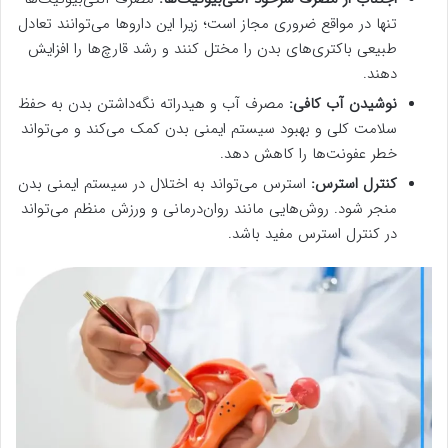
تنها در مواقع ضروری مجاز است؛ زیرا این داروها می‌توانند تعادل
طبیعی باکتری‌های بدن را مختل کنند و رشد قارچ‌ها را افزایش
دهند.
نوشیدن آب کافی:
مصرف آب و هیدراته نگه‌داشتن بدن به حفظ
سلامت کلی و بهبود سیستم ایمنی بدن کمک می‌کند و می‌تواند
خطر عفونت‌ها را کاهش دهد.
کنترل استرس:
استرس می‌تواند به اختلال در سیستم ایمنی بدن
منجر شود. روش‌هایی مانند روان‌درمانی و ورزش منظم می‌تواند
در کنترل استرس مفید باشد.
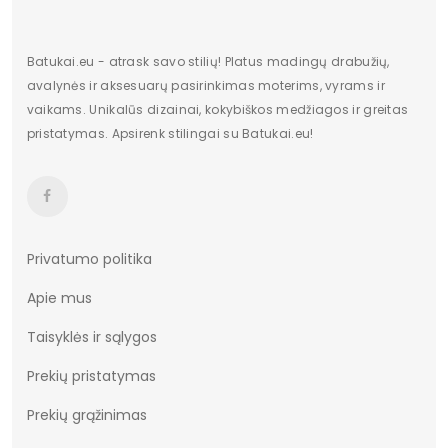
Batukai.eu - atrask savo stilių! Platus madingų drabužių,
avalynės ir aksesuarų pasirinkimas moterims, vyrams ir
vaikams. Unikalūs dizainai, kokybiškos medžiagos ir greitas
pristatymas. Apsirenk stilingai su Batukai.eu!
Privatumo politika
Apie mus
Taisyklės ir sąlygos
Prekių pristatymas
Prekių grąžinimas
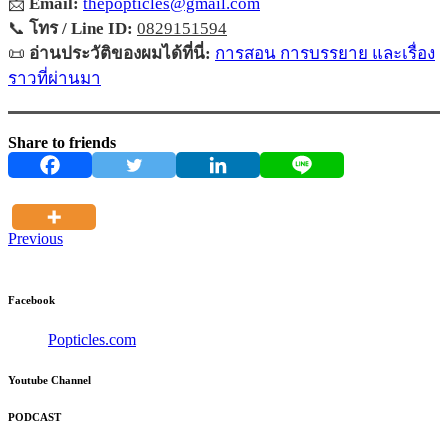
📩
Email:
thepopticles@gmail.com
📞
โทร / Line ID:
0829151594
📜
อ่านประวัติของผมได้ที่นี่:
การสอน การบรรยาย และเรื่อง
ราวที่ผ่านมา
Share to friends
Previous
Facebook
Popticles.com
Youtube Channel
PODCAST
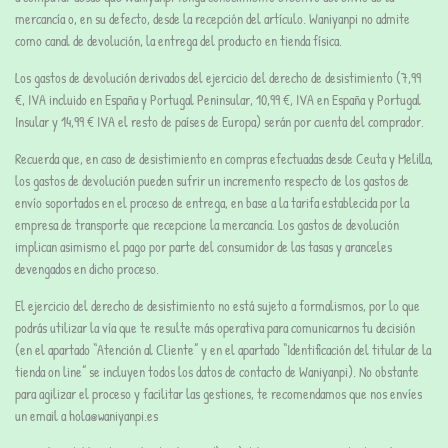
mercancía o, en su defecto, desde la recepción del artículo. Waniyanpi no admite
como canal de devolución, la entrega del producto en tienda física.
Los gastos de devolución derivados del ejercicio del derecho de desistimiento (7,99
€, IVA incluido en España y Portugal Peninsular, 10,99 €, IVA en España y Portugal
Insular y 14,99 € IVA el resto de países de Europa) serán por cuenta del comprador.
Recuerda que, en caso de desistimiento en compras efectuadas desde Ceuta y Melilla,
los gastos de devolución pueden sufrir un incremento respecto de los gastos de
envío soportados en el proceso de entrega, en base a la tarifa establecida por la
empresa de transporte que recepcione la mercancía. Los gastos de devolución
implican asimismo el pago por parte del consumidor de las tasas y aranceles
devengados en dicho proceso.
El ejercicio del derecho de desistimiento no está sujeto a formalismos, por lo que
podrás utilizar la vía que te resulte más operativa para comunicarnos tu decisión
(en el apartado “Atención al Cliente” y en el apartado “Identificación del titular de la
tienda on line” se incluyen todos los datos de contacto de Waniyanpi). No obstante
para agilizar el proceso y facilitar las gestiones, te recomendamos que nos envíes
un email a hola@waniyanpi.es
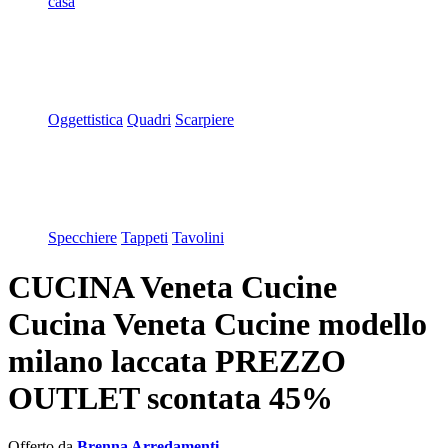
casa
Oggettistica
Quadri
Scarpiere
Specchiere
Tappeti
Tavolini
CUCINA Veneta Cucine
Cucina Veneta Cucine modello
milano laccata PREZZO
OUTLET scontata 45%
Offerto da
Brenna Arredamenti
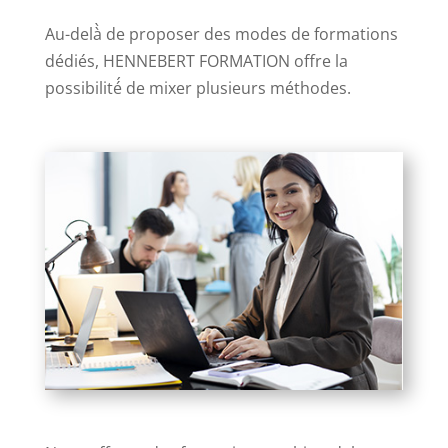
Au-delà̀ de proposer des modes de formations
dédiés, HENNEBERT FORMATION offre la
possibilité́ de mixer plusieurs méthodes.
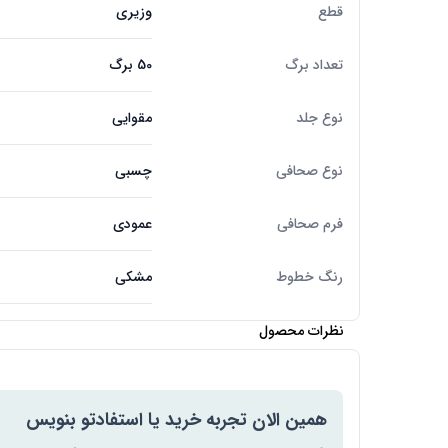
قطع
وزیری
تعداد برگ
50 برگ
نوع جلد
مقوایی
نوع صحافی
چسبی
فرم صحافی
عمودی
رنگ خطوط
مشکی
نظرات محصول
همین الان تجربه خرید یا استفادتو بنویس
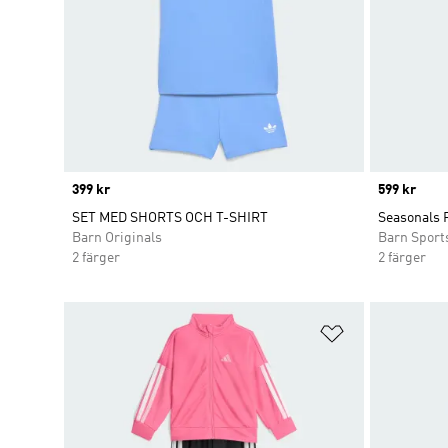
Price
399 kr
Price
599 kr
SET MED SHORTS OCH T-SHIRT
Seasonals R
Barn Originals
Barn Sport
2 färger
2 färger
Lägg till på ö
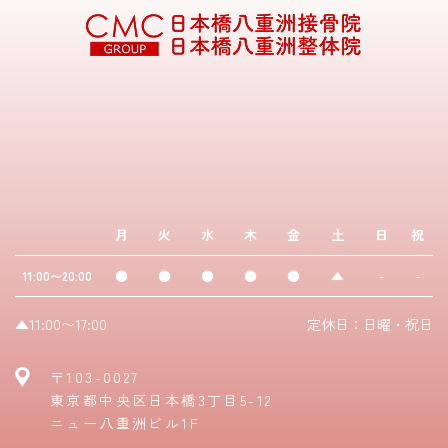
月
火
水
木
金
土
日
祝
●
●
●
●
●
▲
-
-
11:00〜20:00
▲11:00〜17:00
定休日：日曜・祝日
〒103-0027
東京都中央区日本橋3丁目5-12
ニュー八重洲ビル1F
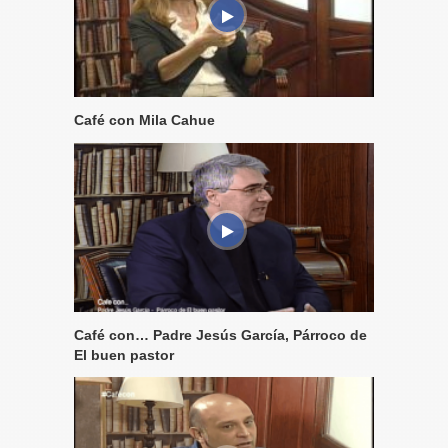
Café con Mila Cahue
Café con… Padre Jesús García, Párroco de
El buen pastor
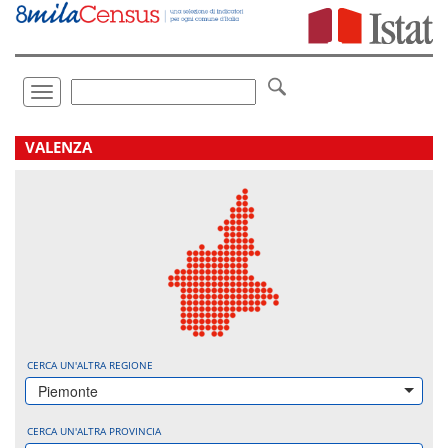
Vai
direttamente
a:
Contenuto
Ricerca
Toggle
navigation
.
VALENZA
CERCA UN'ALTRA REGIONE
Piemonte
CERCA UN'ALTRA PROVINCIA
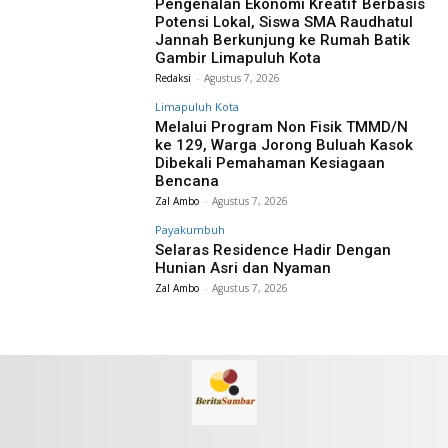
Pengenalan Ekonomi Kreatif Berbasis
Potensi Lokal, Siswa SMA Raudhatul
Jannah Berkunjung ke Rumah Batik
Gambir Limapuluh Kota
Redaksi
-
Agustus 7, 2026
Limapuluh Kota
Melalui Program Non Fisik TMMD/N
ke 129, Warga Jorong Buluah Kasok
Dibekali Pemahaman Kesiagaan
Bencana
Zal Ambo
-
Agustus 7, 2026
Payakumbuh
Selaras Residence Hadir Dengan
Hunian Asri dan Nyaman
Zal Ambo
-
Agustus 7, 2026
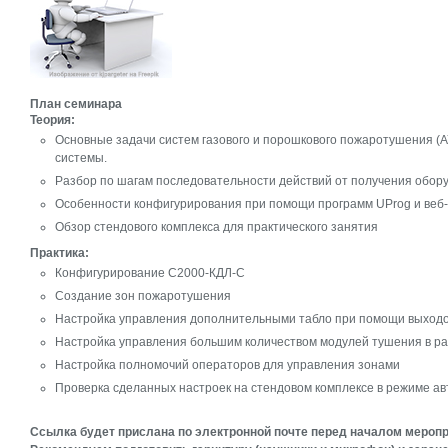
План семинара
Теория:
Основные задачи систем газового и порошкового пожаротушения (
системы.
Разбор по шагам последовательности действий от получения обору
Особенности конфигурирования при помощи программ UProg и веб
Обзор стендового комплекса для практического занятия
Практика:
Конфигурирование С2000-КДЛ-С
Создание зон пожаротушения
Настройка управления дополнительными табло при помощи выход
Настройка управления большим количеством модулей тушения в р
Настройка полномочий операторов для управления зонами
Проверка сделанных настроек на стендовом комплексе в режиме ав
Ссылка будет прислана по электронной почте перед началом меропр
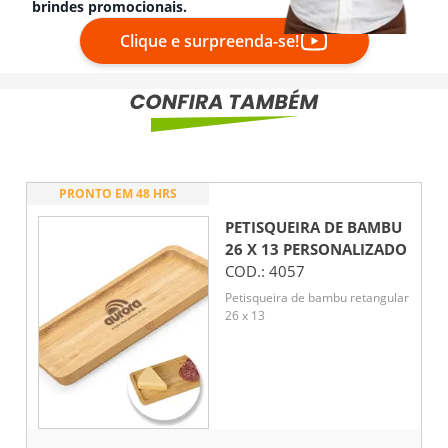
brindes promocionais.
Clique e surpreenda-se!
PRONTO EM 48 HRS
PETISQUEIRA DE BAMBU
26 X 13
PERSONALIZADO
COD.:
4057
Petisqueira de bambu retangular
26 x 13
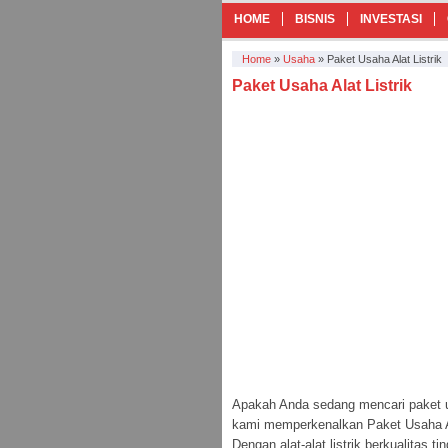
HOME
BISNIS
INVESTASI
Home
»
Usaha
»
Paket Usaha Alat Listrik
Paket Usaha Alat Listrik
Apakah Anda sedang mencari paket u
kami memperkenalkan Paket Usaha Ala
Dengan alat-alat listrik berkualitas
---+---
Problem requirements:
Transcribe every line of text in the data above without changing anything, and leave the picture markers out of your answer.

Response to this task:
تنها در مواقع ضروری مجاز است؛ زیرا این داروها می‌توانند تعادل
طبیعی باکتری‌های بدن را مختل کنند و رشد قارچ‌ها را افزایش
دهند.
نوشیدن آب کافی:
مصرف آب و هیدراته نگه‌داشتن بدن به حفظ
سلامت کلی و بهبود سیستم ایمنی بدن کمک می‌کند و می‌تواند
خطر عفونت‌ها را کاهش دهد.
کنترل استرس:
استرس می‌تواند به اختلال در سیستم ایمنی بدن
منجر شود. روش‌هایی مانند روان‌درمانی و ورزش منظم می‌تواند
در کنترل استرس مفید باشد.
Batukai.eu - atrask savo stilių! Platus madingų drabužių,
avalynės ir aksesuarų pasirinkimas moterims, vyrams ir
vaikams. Unikalūs dizainai, kokybiškos medžiagos ir greitas
pristatymas. Apsirenk stilingai su Batukai.eu!
Privatumo politika
Apie mus
Taisyklės ir sąlygos
Prekių pristatymas
Prekių grąžinimas
📩
Email:
thepopticles@gmail.com
📞
โทร / Line ID:
0829151594
📜
อ่านประวัติของผมได้ที่นี่:
การสอน การบรรยาย และเรื่อง
ราวที่ผ่านมา
Share to friends
Previous
Facebook
Popticles.com
Youtube Channel
PODCAST
mercancía o, en su defecto, desde la recepción del artículo. Waniyanpi no admite
como canal de devolución, la entrega del producto en tienda física.
Los gastos de devolución derivados del ejercicio del derecho de desistimiento (7,99
€, IVA incluido en España y Portugal Peninsular, 10,99 €, IVA en España y Portugal
Insular y 14,99 € IVA el resto de países de Europa) serán por cuenta del comprador.
Recuerda que, en caso de desistimiento en compras efectuadas desde Ceuta y Melilla,
los gastos de devolución pueden sufrir un incremento respecto de los gastos de
envío soportados en el proceso de entrega, en base a la tarifa establecida por la
empresa de transporte que recepcione la mercancía. Los gastos de devolución
implican asimismo el pago por parte del consumidor de las tasas y aranceles
devengados en dicho proceso.
El ejercicio del derecho de desistimiento no está sujeto a formalismos, por lo que
podrás utilizar la vía que te resulte más operativa para comunicarnos tu decisión
(en el apartado “Atención al Cliente” y en el apartado “Identificación del titular de la
tienda on line” se incluyen todos los datos de contacto de Waniyanpi). No obstante
para agilizar el proceso y facilitar las gestiones, te recomendamos que nos envíes
un email a hola@waniyanpi.es
casa
Oggettistica
Quadri
Scarpiere
Specchiere
Tappeti
Tavolini
CUCINA Veneta Cucine
Cucina Veneta Cucine modello
milano laccata PREZZO
OUTLET scontata 45%
Offerto da
Brenna Arredamenti
Au-delà̀ de proposer des modes de formations
dédiés, HENNEBERT FORMATION offre la
possibilité́ de mixer plusieurs méthodes.
قطع
وزیری
تعداد برگ
50 برگ
نوع جلد
مقوایی
نوع صحافی
چسبی
فرم صحافی
عمودی
رنگ خطوط
مشکی
نظرات محصول
همین الان تجربه خرید یا استفادتو بنویس
Price
399 kr
Price
599 kr
SET MED SHORTS OCH T-SHIRT
Seasonals R
Barn Originals
Barn Sport
2 färger
2 färger
Lägg till på ö
月
火
水
木
金
土
日
祝
●
●
●
●
●
▲
-
-
11:00〜20:00
▲11:00〜17:00
定休日：日曜・祝日
〒103-0027
東京都中央区日本橋3丁目5-12
ニュー八重洲ビル1F
Café con Mila Cahue
Café con… Padre Jesús García, Párroco de
El buen pastor
Vai
direttamente
a:
Contenuto
Ricerca
Toggle
navigation
.
VALENZA
CERCA UN'ALTRA REGIONE
Piemonte
CERCA UN'ALTRA PROVINCIA
Pengenalan Ekonomi Kreatif Berbasis
Potensi Lokal, Siswa SMA Raudhatul
Jannah Berkunjung ke Rumah Batik
Gambir Limapuluh Kota
Redaksi
-
Agustus 7, 2026
Limapuluh Kota
Melalui Program Non Fisik TMMD/N
ke 129, Warga Jorong Buluah Kasok
Dibekali Pemahaman Kesiagaan
Bencana
Zal Ambo
-
Agustus 7, 2026
Payakumbuh
Selaras Residence Hadir Dengan
Hunian Asri dan Nyaman
Zal Ambo
-
Agustus 7, 2026
План семинара
Теория:
Основные задачи систем газового и порошкового пожаротушения (
системы.
Разбор по шагам последовательности действий от получения обору
Особенности конфигурирования при помощи программ UProg и веб
Обзор стендового комплекса для практического занятия
Практика:
Конфигурирование С2000-КДЛ-С
Создание зон пожаротушения
Настройка управления дополнительными табло при помощи выход
Настройка управления большим количеством модулей тушения в р
Настройка полномочий операторов для управления зонами
Проверка сделанных настроек на стендовом комплексе в режиме ав
Ссылка будет прислана по электронной почте перед началом меропр
brindes promocionais.
Clique e surpreenda-se!
PRONTO EM 48 HRS
PETISQUEIRA DE BAMBU
26 X 13
PERSONALIZADO
COD.:
4057
Petisqueira de bambu retangular
26 x 13
HOME
BISNIS
INVESTASI
Home
»
Usaha
»
Paket Usaha Alat Listrik
Paket Usaha Alat Listrik
Apakah Anda sedang mencari paket u
kami memperkenalkan Paket Usaha Ala
Dengan alat-alat listrik berkualitas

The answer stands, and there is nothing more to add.